How do we respond when a broken system offers no hope for a cure? 

The gospel writer wraps this messy parable up in a tidy package, explaining its meaning to us before Jesus even starts speaking: Then Jesus told them a parable about their need to pray al- ways and not to lose heart.

Is it really that simple? 

What happens when we pray always, crying out to God day and night, and God doesn’t answer? Is not losing heart a matter of willpower? If we just try hard enough can we prevent giving our- selves over to despair? I don’t know about you, but that’s certainly not my experience. And that’s why I love our first reading for this day so much.

Jacob is a mess. He stole his brother’s birthright and fled. Taken in by his uncle Laban, the tables are turned and Jacob becomes the victim of his uncle’s scheming. Now, twenty-some years later, Jacob’s about to meet his brother Esau again, the one he has so terribly wronged. And he is right- fully scared. How will Esau respond to Jacob’s homecoming?

The wrestling that I have to believe was taking place inside Jacob’s mind becomes an embodied experience on the banks of the Jabbok. Through the night, Jacob wrestles with what turns out to be the very presence of God. Jacob doesn’t let go of God. And God doesn’t let go of him. They wrestle through the night; they wrestle for as long as it takes; they wrestle until daybreak. And Jacob is wounded in that wrestling. That limp will be with him the rest of his days. But he is also blessed in that wrestling. Indeed, Jacob demands a blessing from God.

I will never forget working with a group of confirmation students as they re-enacted this scene. The student playing the part of Jacob really embraced his role. When the time came, he cried out with the loudest, most sincere, knowing-in-his-own-experience-the-pain-of-Jacob voice—Give me a blessing! It was a demand born of grief and pain, but even more so … born of hope. 

Though we are wrestling, God is still here. I am not alone. I am not abandoned to my own worst self. There is still hope. I can’t see it now, but I still long to see it. God is faithful, even to me. Even in the midst of this mess. Even in the face of such profound sorrow. Even though I’ve been changed, I’ve been wounded, I’ll be limping for the rest of my life. God, give me a blessing!

And God gives Jacob a blessing, changing his name to Israel which means, He struggles with God. This is our heritage. And in some strange and wondrous way, this is our blessing. We struggle with God. Wrestling with God is not only acceptable, it is core to who we are. 

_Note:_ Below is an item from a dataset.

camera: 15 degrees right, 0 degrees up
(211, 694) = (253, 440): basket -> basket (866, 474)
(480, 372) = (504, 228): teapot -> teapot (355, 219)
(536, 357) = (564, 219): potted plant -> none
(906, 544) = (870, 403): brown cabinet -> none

How do we respond when a broken system offers no hope for a cure? We wrestle with God. We express our anger, our lament, our bone-deep weariness. We express our fear that change will never come. We look to God through our rage and our tears, and cry out to God to bless this world God so loves. Give us a blessing!

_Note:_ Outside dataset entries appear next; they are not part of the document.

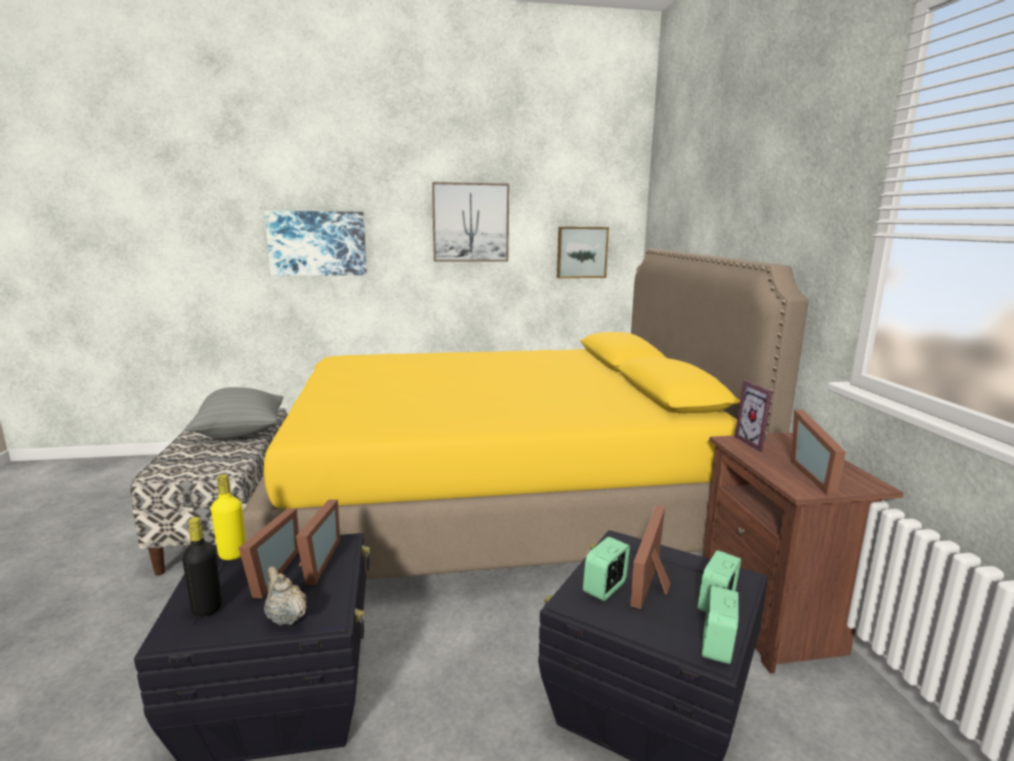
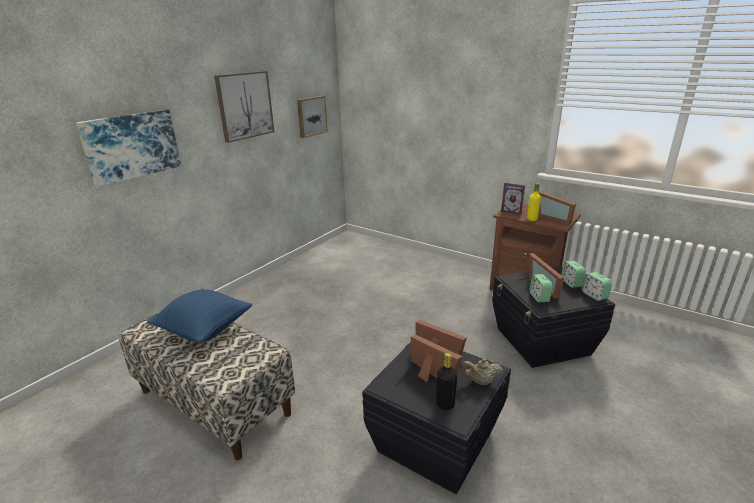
camera: 45 degrees left, 10 degrees up
(232, 554) = (392, 381): yellow bottle -> yellow bottle (532, 219)
(240, 433) = (205, 330): grey pillow -> blue pillow
(501, 503) = (356, 299): yellow bed -> none

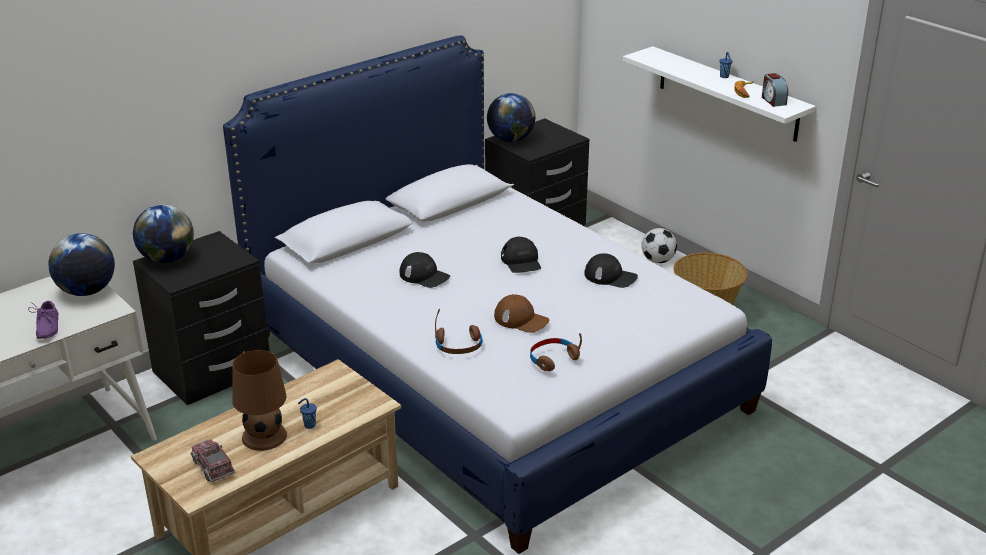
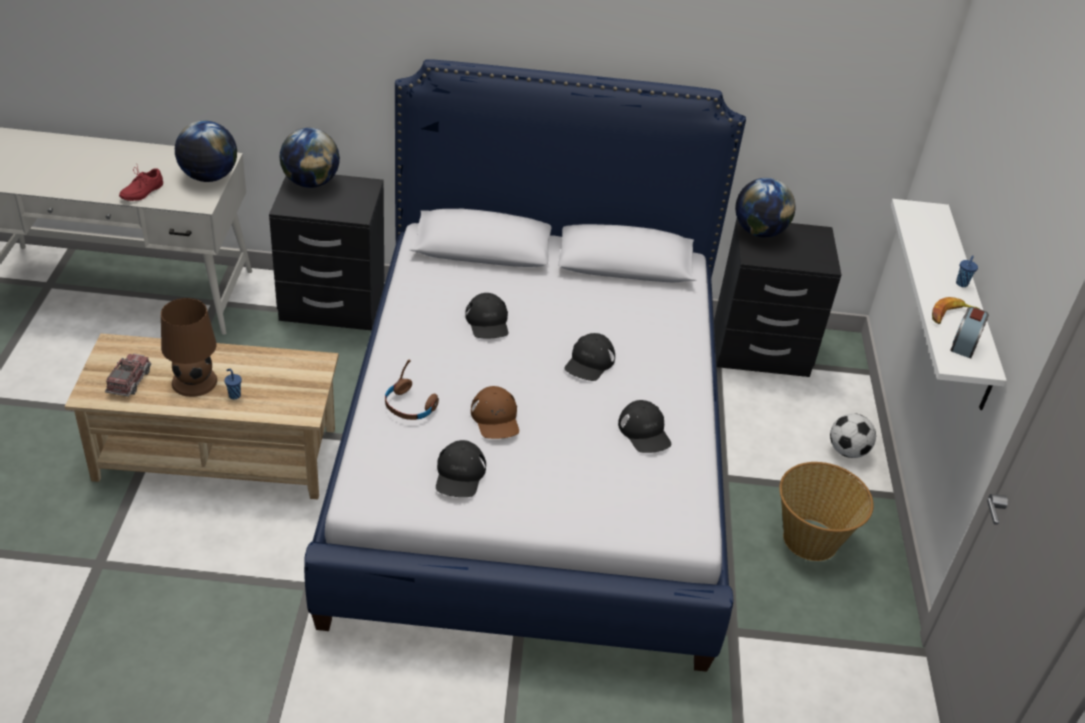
camera: 40 degrees right, 10 degrees up
(46, 328) = (141, 192): purple shoe -> red shoe
(553, 359) = (460, 474): brown headphones -> black cap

How does God respond when a broken system offers no hope for a cure? The Word became flesh and dwelled among us. Jesus moved into the neighborhood. He was lauded and rejected. He was seen as a savior and as a threat. He wrestled with God on the night in which he was betrayed. He prayed, Father, if you are willing, remove this cup from me, yet not my will but yours be done. 

This is the one in whose name we pray. This is the one who knows firsthand our sorrows and our suffering. This is the one who wrestled through the night to bless the whole world. And when daybreak came, his grave was empty and death, in every vile form it takes, was defeated forever.

Not today ALS. Not today gun violence. Not today systemic racism. Not today political corruption. Not today COVID. Not today hate. Not today death. Not today.

How does God respond when a broken system offers no hope for a cure? The Lord will preserve you from all evil and will keep your life. 

How do we respond, held in this promise, when a broken system offers no hope for a cure? Not by our own willpower, but by the power of the Holy Spirit, we persist.

United with Christ in the waters of baptism, fed and strengthened for the journey at his table, we join Jesus in wrestling out of death a blessing of abundant life for the world.